— EXERCISE DESCRIPTION —
Set down a faithful copy of every record below, with no images.

Data entries:
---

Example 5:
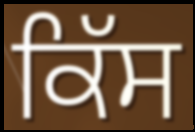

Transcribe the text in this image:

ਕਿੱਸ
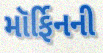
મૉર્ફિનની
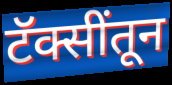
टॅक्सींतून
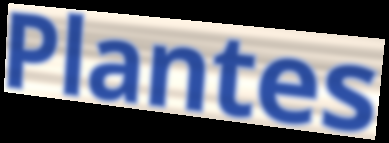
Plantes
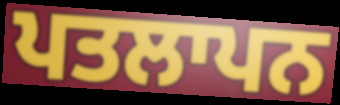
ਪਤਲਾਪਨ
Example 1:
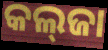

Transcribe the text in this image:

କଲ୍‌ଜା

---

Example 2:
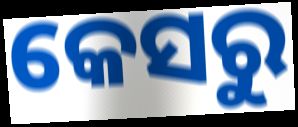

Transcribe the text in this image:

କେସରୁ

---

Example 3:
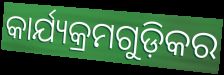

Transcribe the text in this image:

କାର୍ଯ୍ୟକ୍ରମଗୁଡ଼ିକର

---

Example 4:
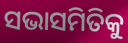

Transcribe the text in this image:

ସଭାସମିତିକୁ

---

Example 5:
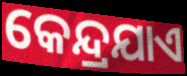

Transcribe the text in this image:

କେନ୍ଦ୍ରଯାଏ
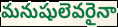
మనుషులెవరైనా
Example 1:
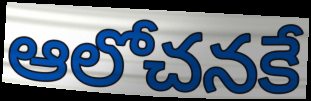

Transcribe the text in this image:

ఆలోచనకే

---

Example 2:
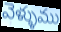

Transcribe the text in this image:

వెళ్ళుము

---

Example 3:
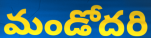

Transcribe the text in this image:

— SOLVED PROBLEM —
---

Example 5:

Transcribe the text in this image:

ਕਿੱਸ
મૉર્ફિનની
टॅक्सींतून
Plantes
ਪਤਲਾਪਨ
Example 1:

Transcribe the text in this image:

କଲ୍‌ଜା

---

Example 2:

Transcribe the text in this image:

କେସରୁ

---

Example 3:

Transcribe the text in this image:

କାର୍ଯ୍ୟକ୍ରମଗୁଡ଼ିକର

---

Example 4:

Transcribe the text in this image:

ସଭାସମିତିକୁ

---

Example 5:

Transcribe the text in this image:

କେନ୍ଦ୍ରଯାଏ
మనుషులెవరైనా
Example 1:

Transcribe the text in this image:

ఆలోచనకే

---

Example 2:

Transcribe the text in this image:

వెళ్ళుము

---

Example 3:

Transcribe the text in this image:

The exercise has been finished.